One muscle that often needs to be built up when practicing pluralism is the ability to stop and check one’s assumptions, biases, and built-in behaviors. We’re all creatures of habit. It can be easy to fall into well-established patterns and behaviors and to feel cautious when faced with something new or challenging our worldview. But to work through our differences is a principle of pluralism that holds true for the recruiting process. For everyone involved, from the New Pluralist team to Talent Citizen to funders and Field Builders, there were moments when we fell into roles or paradigms that didn’t serve the process. Power dynamics, assumptions, and biases came into play, and we had to intentionally stop, recognize them, and take action to correct it. The self-awareness, intention, and space to do this are powerful, and we believe they helped us arrive where we did – with three exceptional new hires ready to put pluralism into action.

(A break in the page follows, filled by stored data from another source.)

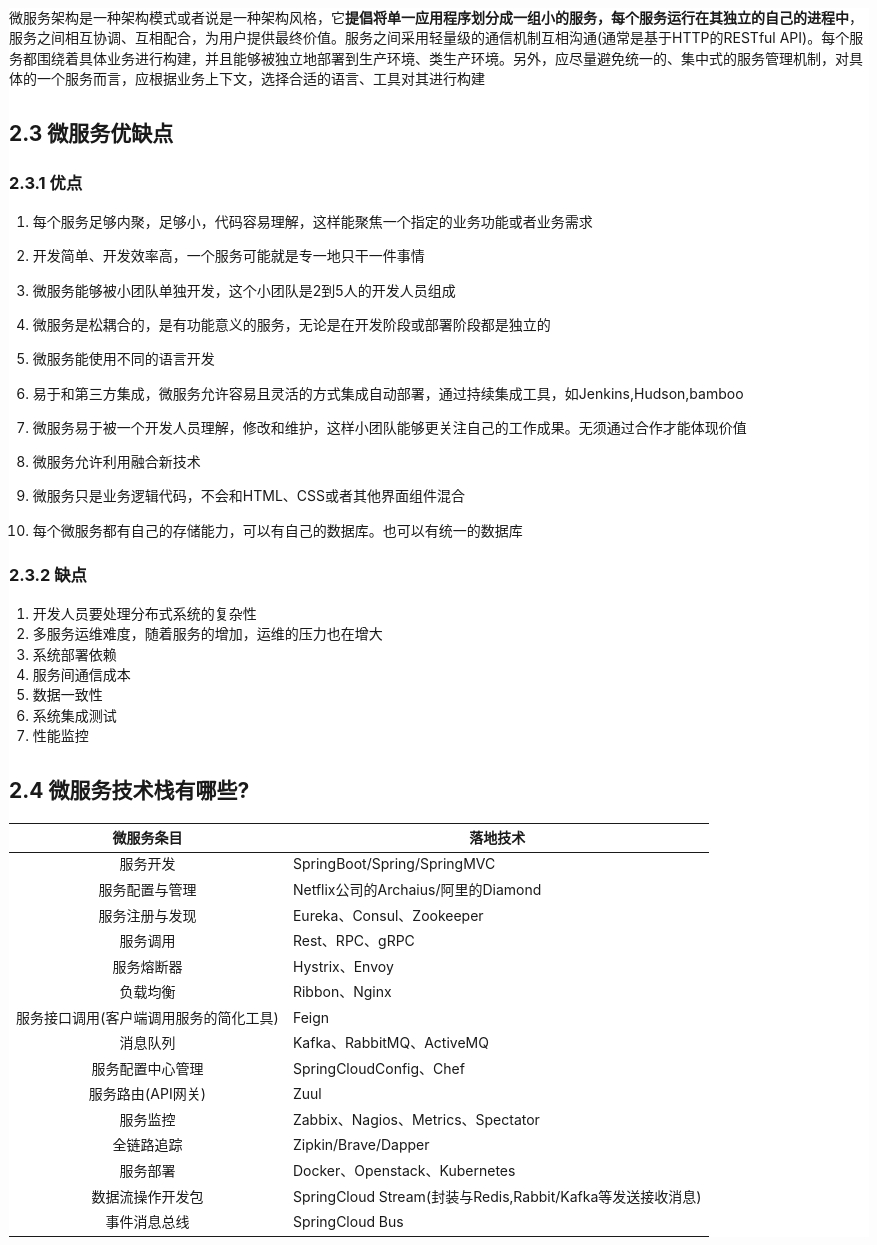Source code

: 微服务架构是一种架构模式或者说是一种架构风格，它**提倡将单一应用程序划分成一组小的服务，每个服务运行在其独立的自己的进程中**，服务之间相互协调、互相配合，为用户提供最终价值。服务之间采用轻量级的通信机制互相沟通(通常是基于HTTP的RESTful API)。每个服务都围绕着具体业务进行构建，并且能够被独立地部署到生产环境、类生产环境。另外，应尽量避免统一的、集中式的服务管理机制，对具体的一个服务而言，应根据业务上下文，选择合适的语言、工具对其进行构建

## 2.3 微服务优缺点

### 2.3.1 优点

1. 每个服务足够内聚，足够小，代码容易理解，这样能聚焦一个指定的业务功能或者业务需求

2. 开发简单、开发效率高，一个服务可能就是专一地只干一件事情

3. 微服务能够被小团队单独开发，这个小团队是2到5人的开发人员组成

4. 微服务是松耦合的，是有功能意义的服务，无论是在开发阶段或部署阶段都是独立的

5. 微服务能使用不同的语言开发
6. 易于和第三方集成，微服务允许容易且灵活的方式集成自动部署，通过持续集成工具，如Jenkins,Hudson,bamboo
7. 微服务易于被一个开发人员理解，修改和维护，这样小团队能够更关注自己的工作成果。无须通过合作才能体现价值
8. 微服务允许利用融合新技术
9. 微服务只是业务逻辑代码，不会和HTML、CSS或者其他界面组件混合
10. 每个微服务都有自己的存储能力，可以有自己的数据库。也可以有统一的数据库

### 2.3.2 缺点

1. 开发人员要处理分布式系统的复杂性
2. 多服务运维难度，随着服务的增加，运维的压力也在增大
3. 系统部署依赖
4. 服务间通信成本
5. 数据一致性
6. 系统集成测试
7. 性能监控



## 2.4 微服务技术栈有哪些?

|               微服务条目               | 落地技术                                                   |
| :------------------------------------: | ---------------------------------------------------------- |
|                服务开发                | SpringBoot/Spring/SpringMVC                                |
|             服务配置与管理             | Netflix公司的Archaius/阿里的Diamond                        |
|             服务注册与发现             | Eureka、Consul、Zookeeper                                  |
|                服务调用                | Rest、RPC、gRPC                                            |
|               服务熔断器               | Hystrix、Envoy                                             |
|                负载均衡                | Ribbon、Nginx                                              |
| 服务接口调用(客户端调用服务的简化工具) | Feign                                                      |
|                消息队列                | Kafka、RabbitMQ、ActiveMQ                                  |
|            服务配置中心管理            | SpringCloudConfig、Chef                                    |
|           服务路由(API网关)            | Zuul                                                       |
|                服务监控                | Zabbix、Nagios、Metrics、Spectator                         |
|               全链路追踪               | Zipkin/Brave/Dapper                                        |
|                服务部署                | Docker、Openstack、Kubernetes                              |
|            数据流操作开发包            | SpringCloud Stream(封装与Redis,Rabbit/Kafka等发送接收消息) |
|              事件消息总线              | SpringCloud Bus                                            |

The Power of Pluralism for Recruiting
Most organizations have to hire. And often, it can be easy to view it as something transactional. But, it can also be an opportunity to live out values and principles. For us, practicing the principles of pluralism for recruiting was another opportunity to build these muscles and “walk the walk.” It can be a difficult walk, but we’re heartened to see pluralism receive more public attention than ever before, from a White House summit to recent opinion pieces in The New York Times and The Chronicle of Philanthropy, all pointing to how pluralism may be able to take philanthropy, and our country, in a different direction. And perhaps it’s also a different approach for hiring. This process to find Sarah, LaMonte, and Lauren left us not only with wonderful additions to our team but with a set of learnings on how to bring pluralism to life.